米国大統領選挙の投票が4日後に迫った時、CIAがシリアの化学兵器工場を急襲した作戦は失敗に終わった。レインジャー隊員3名が死亡、一人は帰還したが後に化学兵器に侵されて死亡、もう一人はISの捕虜となり非道な扱いを受けている。化学兵器の開発者で暗号名<アインシュタイン>という科学者は、情報をもたらす代わりに亡命したいとマットを指名して救出を要求してきた。彼は捕虜の所在も知っているという。

DIAはマットの派遣を決め、マットもかつての戦友フロドの助けを受けて現地に赴く。しかしこの件が選挙投票日までに公になると再選が危ないと思った大統領首席補佐官のピーターは、マットの行動を妨害し始める。そもそもCIAキャッスル長官の急襲作戦が、大統領の再選阻止を狙った陰謀だと彼は捉えている。

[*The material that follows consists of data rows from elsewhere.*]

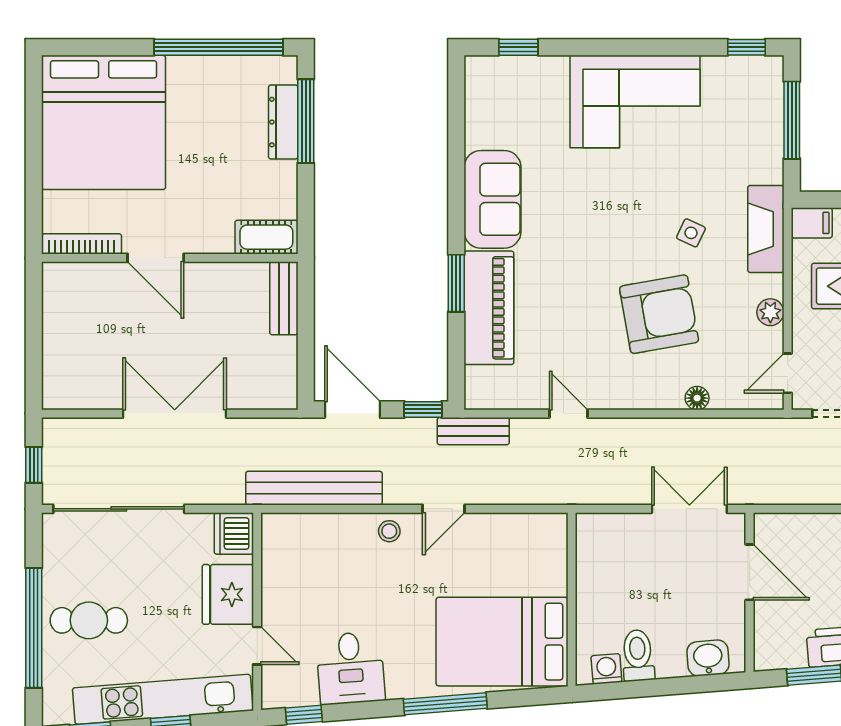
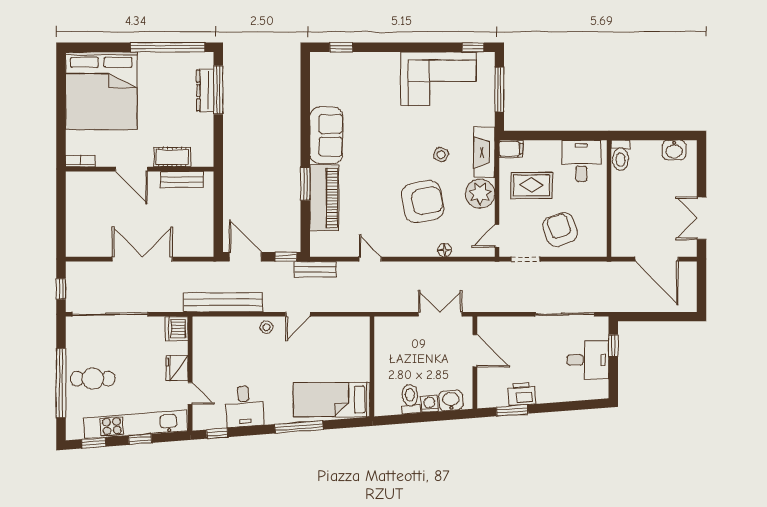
corner sofa: (635, 102) -> (438, 79), moved
cot: (266, 237) -> (172, 157), moved
bookcase: (82, 244) -> (80, 161), width x0.64
bench: (284, 298) -> (182, 179), moved, turned 90
plant: (770, 312) -> (480, 194), width x1.87, depth x1.87
fridge: (228, 594) -> (177, 368), width x0.73, depth x0.75
bed: (502, 642) -> (332, 400), width x0.67
washing machine: (606, 669) -> (429, 404), moved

ピーターが軍の上層部に圧力をかけたことでマットは進退窮まるが、シリア部隊の指揮官フィッツパトリック大佐は本国の指令を無視してマットを送り出す。アインシュタインと逢うまでに足首を骨折、手首をねんざ、太ももに貫通銃創と満身創痍となったマットだが、なんとか捕虜のもとにはたどり着いた。投票2日前に事態を知らされた大統領は、
・ピーターの勧めに従って、捕虜とマットを見殺しにするか
・自らの第二期を危うくしても、2人を援けるか
の決断を迫られる。
冒頭「レインジャーには降伏の2文字はなく、倒れた戦友を決して敵に渡してはならない」との金言が示されていました。戦闘機からチェーンガン、ライフルや拳銃に至るまで、多くの兵器が登場するアクション大作です。フロドが片腕を無くすシーンなど、戦闘場面のリアリティは抜群だと思いました。続編を探してみることにします。